Please copy out every one of the items below with "common name" swapped for "vernacular name", keeping everything else the same. Leave the pictures out.
◆ ◆ ◆ ◆ ◆
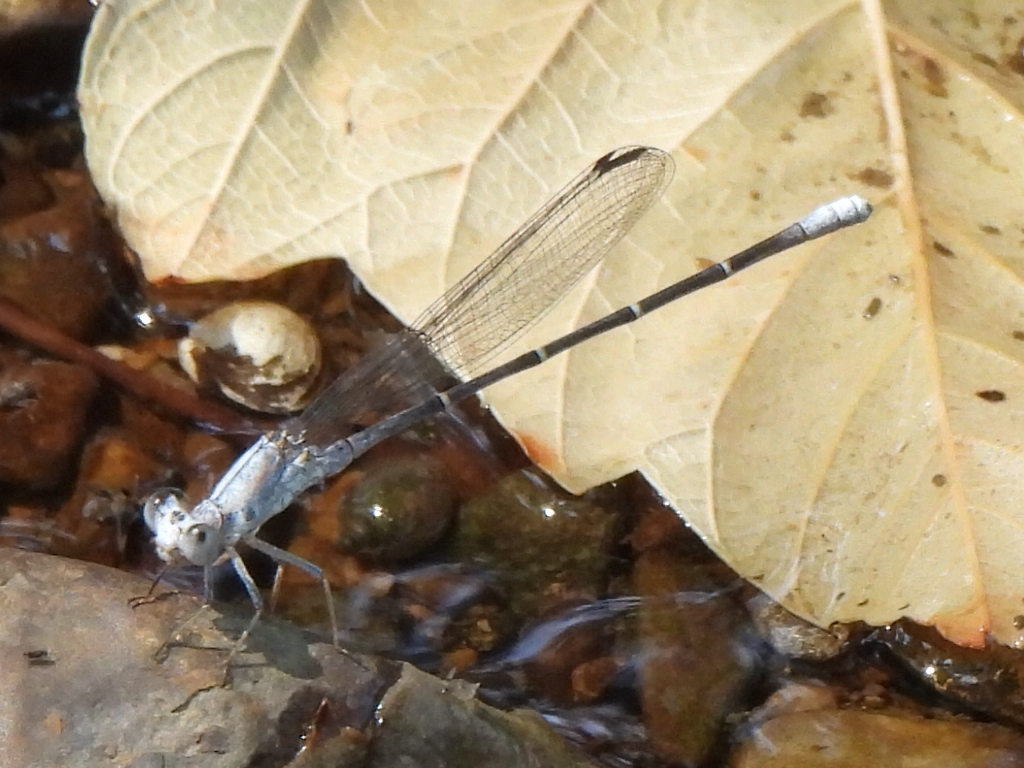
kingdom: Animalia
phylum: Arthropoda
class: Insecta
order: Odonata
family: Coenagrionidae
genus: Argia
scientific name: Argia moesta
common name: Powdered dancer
◆ ◆ ◆ ◆ ◆
Task response —
kingdom: Animalia
phylum: Arthropoda
class: Insecta
order: Odonata
family: Coenagrionidae
genus: Argia
scientific name: Argia moesta
vernacular name: Powdered dancer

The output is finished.